Treat a birthdate as a string formatted as "yyyymmdd". for example, "Feb 9th, 1980" is converted into a string of "19800209". Now use this string as the key of each family member. Keys are compared according to the following lexicographic order. 0<1<2<3...<9. In-order traversal suffices to print out the names from oldest to youngest.

Use a linked list.
Node - Name + Date of Birth (Just for printing) + Num of days from 1900

you can store use birthdates formatted as (year, month, day) as keys to element in the list of family members.
Now first sort the list based on day, then sort the list based on month and then sort the list based on year.

You would have all birthdates in sorted order.

The sort would take O(3nlogn). You can optimize this using bucket sort. You can do it in O(n) but with bucket space

how about inserting into the linked list in a sorted manner based on the date.

class Member {

String name;
Date birthDate;

public:

Member(String name, Date birthDate)
{/* .... */}
}

class Family {
public:
void addMember(Member familyMember)
{ /* .. add it to a max heap based on birthDate .. */ }
void printNames()
{
while(heap ! Empty)
print(heap->remove());
}
}

Order analysis:
===============
adding takes O(nlogn). n is the number of members. each addition takes logn to re-heapify.
printing takes O(n). therefore approximately O(nlogn)

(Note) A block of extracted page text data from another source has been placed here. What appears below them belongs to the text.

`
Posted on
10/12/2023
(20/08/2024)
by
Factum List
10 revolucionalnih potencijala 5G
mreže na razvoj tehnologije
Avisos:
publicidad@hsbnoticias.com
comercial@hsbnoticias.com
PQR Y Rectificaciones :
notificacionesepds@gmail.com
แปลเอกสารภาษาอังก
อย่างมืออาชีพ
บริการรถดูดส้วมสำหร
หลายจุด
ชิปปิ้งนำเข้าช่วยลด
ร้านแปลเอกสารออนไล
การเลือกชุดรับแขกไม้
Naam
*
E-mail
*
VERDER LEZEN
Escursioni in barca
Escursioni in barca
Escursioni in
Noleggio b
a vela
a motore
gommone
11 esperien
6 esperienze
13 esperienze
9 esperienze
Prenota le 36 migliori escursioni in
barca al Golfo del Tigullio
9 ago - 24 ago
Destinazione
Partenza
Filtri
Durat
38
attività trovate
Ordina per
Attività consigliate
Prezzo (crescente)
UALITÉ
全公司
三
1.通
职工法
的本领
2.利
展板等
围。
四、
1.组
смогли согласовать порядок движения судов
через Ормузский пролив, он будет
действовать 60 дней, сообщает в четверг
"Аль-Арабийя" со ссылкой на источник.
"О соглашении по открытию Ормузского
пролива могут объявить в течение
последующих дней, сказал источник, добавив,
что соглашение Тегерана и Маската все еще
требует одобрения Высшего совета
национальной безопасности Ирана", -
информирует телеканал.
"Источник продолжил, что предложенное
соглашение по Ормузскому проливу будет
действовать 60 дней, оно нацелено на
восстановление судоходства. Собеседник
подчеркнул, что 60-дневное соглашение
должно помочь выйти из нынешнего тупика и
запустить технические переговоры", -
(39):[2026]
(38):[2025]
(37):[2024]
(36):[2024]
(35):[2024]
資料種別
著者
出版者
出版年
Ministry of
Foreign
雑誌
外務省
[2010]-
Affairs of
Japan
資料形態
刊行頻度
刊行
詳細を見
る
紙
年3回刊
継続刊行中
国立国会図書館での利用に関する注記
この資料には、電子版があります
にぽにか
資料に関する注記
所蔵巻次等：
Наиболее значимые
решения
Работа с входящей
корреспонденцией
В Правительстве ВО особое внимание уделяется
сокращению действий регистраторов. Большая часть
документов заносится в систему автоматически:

A date class already exists in some form or another in a library. Hence, create a composition containing a person's family dates. The aggregation will use a Binary Search Tree to maintain order. Each date has a hash value that you can use for ordering. Insertion is O(logn). Traversal is O(n).

Testing:

case 1:Insert three duplicate dates.
case 2:Insert 3 sequential dates from low-high.
case 3:Insert 3 sequential dates from high-low.
case 4:Insert 3 dates out of order.

Along with the idea of BST - I guess a TRIE structure will be faster. Since the length of the input is fixed to 8 digits always, an insertion, lookup is O(1). We can print all elements in non decreasing order in O(n) time. Care should be taken to maintain the TRIE with year digits first, month digits next and then date digits...

I agree with BST.

insertion O(logn), lookup O(logn)
print will be reverse inorder traversal (right, root, left) O(n)

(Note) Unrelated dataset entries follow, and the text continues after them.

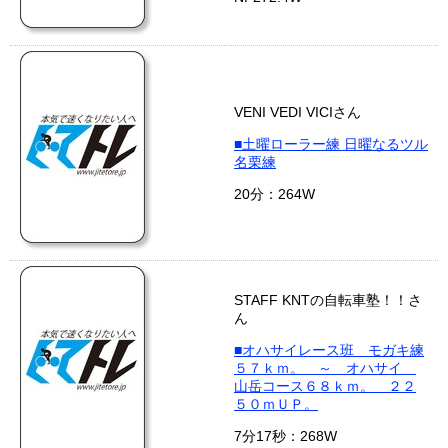
VENI VEDI VICIさん
■土曜ローラー練 日曜なるツル
名栗練
20分：264W
STAFF KNTの自転車塾！！さ
ん
■オハサイレース班 モガキ練
５７ｋｍ。 ～ オハサイ
山岳コース６８ｋｍ。 ２２
５０ｍＵＰ。
7分17秒：268W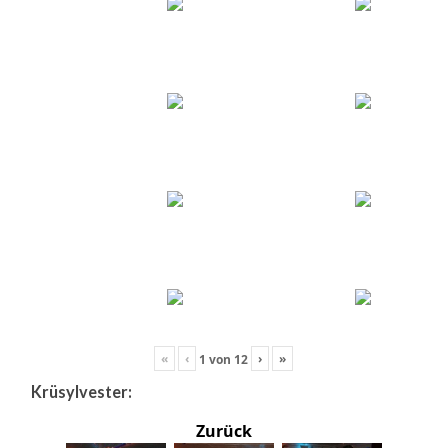
«
‹
›
»
1
von
12
Krüsylvester:
Zurück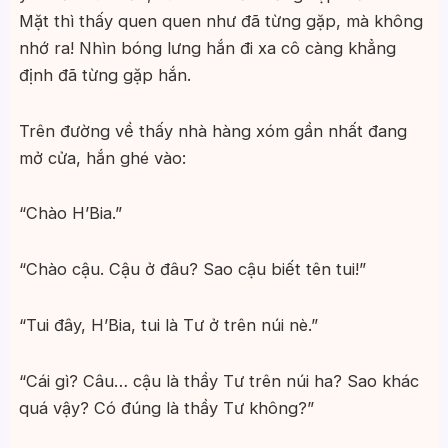
Mặt thì thấy quen quen như đã từng gặp, mà không
nhớ ra! Nhìn bóng lưng hắn đi xa cô càng khẳng
định đã từng gặp hắn.
Trên đường về thấy nhà hàng xóm gần nhất đang
mở cửa, hắn ghé vào:
“Chào H’Bia.”
“Chào cậu. Cậu ở đâu? Sao cậu biết tên tui!”
“Tui đây, H’Bia, tui là Tư ở trên núi nè.”
“Cái gì? Câu… cậu là thầy Tư trên núi ha? Sao khác
quá vậy? Có đúng là thầy Tư không?”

linked list insertion O(n) lookup O(n)
print iteration O(n)

Instead of manipulating a BST directly, wrap it in a HashMap to get O(1) access on top.

public class DateOrder
{
System.Collections.Hashtable Dates = new System.Collections.Hashtable();
public void InsertDate(DateTime date)
{
DateTime firstDate = new DateTime(1900,1,1);
TimeSpan difference = date.Subtract(firstDate);
Dates[difference.Days ] = date;
}

public void Print()
{
foreach(DateTime date in Dates.Values )
{
if (! date.Equals(null))
{
Console.WriteLine(date.ToShortDateString());
}
}
}
}

Base on the question, we are allowed to use class. So we can define a comparable function for sort function in STL. This function return bool value by comparing the value of year, month and date.
Test cases:
1. Y2k year
2. Months: 12 months
3. Dates: Jan - 31, Feb -28(for leap year 29), ...,
4. All independant methods in Date class(if we write our own)
5. all independant methods in Person(constructor, ...)
6. all independant methods in Familty(constructor, ...)
7. all dependant methods in Person(getBirthDate...)
8. all dependant methods in Familty(comp, sort, printout...)

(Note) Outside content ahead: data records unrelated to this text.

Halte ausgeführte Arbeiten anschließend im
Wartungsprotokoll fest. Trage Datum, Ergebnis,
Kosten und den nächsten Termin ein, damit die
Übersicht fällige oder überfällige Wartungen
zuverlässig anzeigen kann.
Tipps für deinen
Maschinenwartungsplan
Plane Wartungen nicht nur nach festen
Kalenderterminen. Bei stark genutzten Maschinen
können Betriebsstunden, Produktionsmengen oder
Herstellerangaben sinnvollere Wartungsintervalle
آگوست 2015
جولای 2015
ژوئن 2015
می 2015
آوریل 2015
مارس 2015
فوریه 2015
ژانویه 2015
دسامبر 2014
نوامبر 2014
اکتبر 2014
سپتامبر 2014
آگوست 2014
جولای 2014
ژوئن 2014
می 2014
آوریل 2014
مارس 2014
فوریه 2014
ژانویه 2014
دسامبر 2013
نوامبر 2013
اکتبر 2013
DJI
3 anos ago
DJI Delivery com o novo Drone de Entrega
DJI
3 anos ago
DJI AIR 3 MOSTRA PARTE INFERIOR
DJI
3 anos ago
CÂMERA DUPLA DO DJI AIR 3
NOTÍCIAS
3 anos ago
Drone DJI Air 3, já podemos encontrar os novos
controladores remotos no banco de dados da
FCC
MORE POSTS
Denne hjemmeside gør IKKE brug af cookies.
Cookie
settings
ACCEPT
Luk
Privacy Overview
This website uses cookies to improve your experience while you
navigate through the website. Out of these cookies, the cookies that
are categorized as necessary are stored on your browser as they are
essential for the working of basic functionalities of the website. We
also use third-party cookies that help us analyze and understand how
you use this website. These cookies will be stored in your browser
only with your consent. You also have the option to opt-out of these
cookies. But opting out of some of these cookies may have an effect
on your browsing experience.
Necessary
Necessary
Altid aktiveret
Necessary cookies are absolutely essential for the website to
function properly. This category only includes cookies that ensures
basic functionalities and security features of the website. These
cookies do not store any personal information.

i believe we sould count on the finite numbers of years that are possible.
set the oldest one to be 120 years old. than if we are on 2006, than the oldest one was born on 1886 (= START) and if i am going to live another 60 years than the youngest one in my family (that i am going to know) might be borned on (2006+60=2066= END). therefore, i find the most easy way to implement that matter is with an array and link list (in the same manner of hash table connected to link list)
the array index will be arr[START]..arr[END]

ADD operation:
add the date of the person to the arr[year] entry.
if he is the only person in that year add a node to the year.
if he is not the only person, add him to the right place from older to younger.

the performance should be a hash table performance ~ O(1) add, O(1) get element=> 0(n) get all elements
Tests:
test ADD:
1. add to year smaller than START
2. add to year in the future - later than current day
3. add a not valid date, like feb. 30
4. add 2 dates that are equal
5. add a valid date

test getALL:
1. call getAll and compare to your input

//there will be an integer used to sort the BST and a string used to print.
class Node{
int bday; //integer value used for sorting BST
Node* left;
Node* right;
Char* strBday; // entered as mm/dd/yyyy

// birthday will be entered in form mm/dd/yyyy this function will convert the string to an integer value that will be used to insert into the the familyTree
int convert(char* strBday);
}

class familyTree{

Node* head;
void print();
void insert(Node* person);
void remove(Node* person);
}

BST`s idea is best.. trie wont be useful here as it is a good data structure for searching and not for sorting...